Sur les hauteurs du massif du Tanargue, là où l’esprit de Taramis veille depuis des temps immémoriaux, la forêt se fait belle et profonde. Sous les grands arbres, de feuillus en résineux, le tapis de myrtilles s’étale mollement tandis que les fougères ondulent leur vert tendre au gré du souffle d’un vent léger…

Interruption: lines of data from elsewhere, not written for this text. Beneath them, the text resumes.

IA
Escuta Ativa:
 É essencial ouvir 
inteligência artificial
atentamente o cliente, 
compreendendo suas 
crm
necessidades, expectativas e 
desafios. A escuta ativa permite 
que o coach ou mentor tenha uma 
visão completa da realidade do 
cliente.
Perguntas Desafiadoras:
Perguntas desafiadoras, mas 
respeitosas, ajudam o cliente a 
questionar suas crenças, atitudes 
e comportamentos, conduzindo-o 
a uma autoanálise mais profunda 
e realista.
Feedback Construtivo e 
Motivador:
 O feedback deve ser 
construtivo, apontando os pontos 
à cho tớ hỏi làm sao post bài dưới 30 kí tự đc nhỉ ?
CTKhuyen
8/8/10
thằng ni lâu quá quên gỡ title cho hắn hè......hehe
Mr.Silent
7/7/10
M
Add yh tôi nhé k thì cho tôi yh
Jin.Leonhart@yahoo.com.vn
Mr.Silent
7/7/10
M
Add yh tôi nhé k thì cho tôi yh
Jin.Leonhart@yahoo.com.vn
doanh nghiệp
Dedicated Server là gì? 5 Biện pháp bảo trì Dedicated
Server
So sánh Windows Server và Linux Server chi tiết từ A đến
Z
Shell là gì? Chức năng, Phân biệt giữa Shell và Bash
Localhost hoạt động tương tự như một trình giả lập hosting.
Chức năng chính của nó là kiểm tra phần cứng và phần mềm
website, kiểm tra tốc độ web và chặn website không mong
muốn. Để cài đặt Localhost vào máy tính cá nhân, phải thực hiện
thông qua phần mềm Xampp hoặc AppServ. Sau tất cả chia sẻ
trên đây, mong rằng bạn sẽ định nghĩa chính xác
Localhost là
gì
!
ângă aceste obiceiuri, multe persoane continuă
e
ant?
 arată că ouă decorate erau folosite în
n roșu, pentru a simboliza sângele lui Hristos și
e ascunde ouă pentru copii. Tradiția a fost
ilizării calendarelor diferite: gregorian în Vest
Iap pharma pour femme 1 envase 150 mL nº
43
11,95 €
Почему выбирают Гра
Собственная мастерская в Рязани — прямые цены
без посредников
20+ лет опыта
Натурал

Dans la pente sous le sommet du Grand Tanargue, dans une trouée de nature, une tourbière de pente joue le rôle d’une éponge géante. Ce milieu est fragile et pour le découvrir sans l’impacter, un sentier sur ponton semble flotter au-dessus de la zone humide. Quant aux pelouses d’altitude et aux chaos rocheux, ils ne sont jamais bien loin.

Eponge géante
Depuis la petite station familiale de la Croix de Bauzon, avec pour fil conducteur la vieille forêt de l’ancienne abbaye des Chambons, le chemin mène tout d’abord vers la tourbière des Mayes. à mi-pente, l’eau de ruissellement, l’eau du ciel est retenue par le tapis de sphaignes de la tourbière. En suivant scrupuleusement le ponton passant au-dessus de la zone humide, quelques panneaux d’information livrent les secrets de ce milieu fragile et unique.
Puis rapidement, la balade gagne en altitude pour rejoindre le sommet du Grand Tanargue à 1 511 m d’altitude, qui offre un point de vue circulaire sans limite où la silhouette massive du Mont Lozère se découpe sur l’horizon. Ce sommet et le massif dont il est le point culminant, tirent leur nom de l’association de deux dieux celtes : Arga, dieu de la montagne et Taranis, dieu du ciel et du tonnerre.

Laisser faire la nature
Suit la prairie humide de Rieu Grand. Une prairie humide n’est pas une tourbière, son fonctionnement est différent. Elle est recouverte d’herbe se développant au bord d’un cours d’eau, d’une tourbière ou d’un plan d’eau. L’eau n’y est pas présente en permanence mais elle bénéficie de la moindre montée de l’eau dans son environnement proche. Dans ses hautes herbes, les insectes sont nombreux, de même que les oiseaux…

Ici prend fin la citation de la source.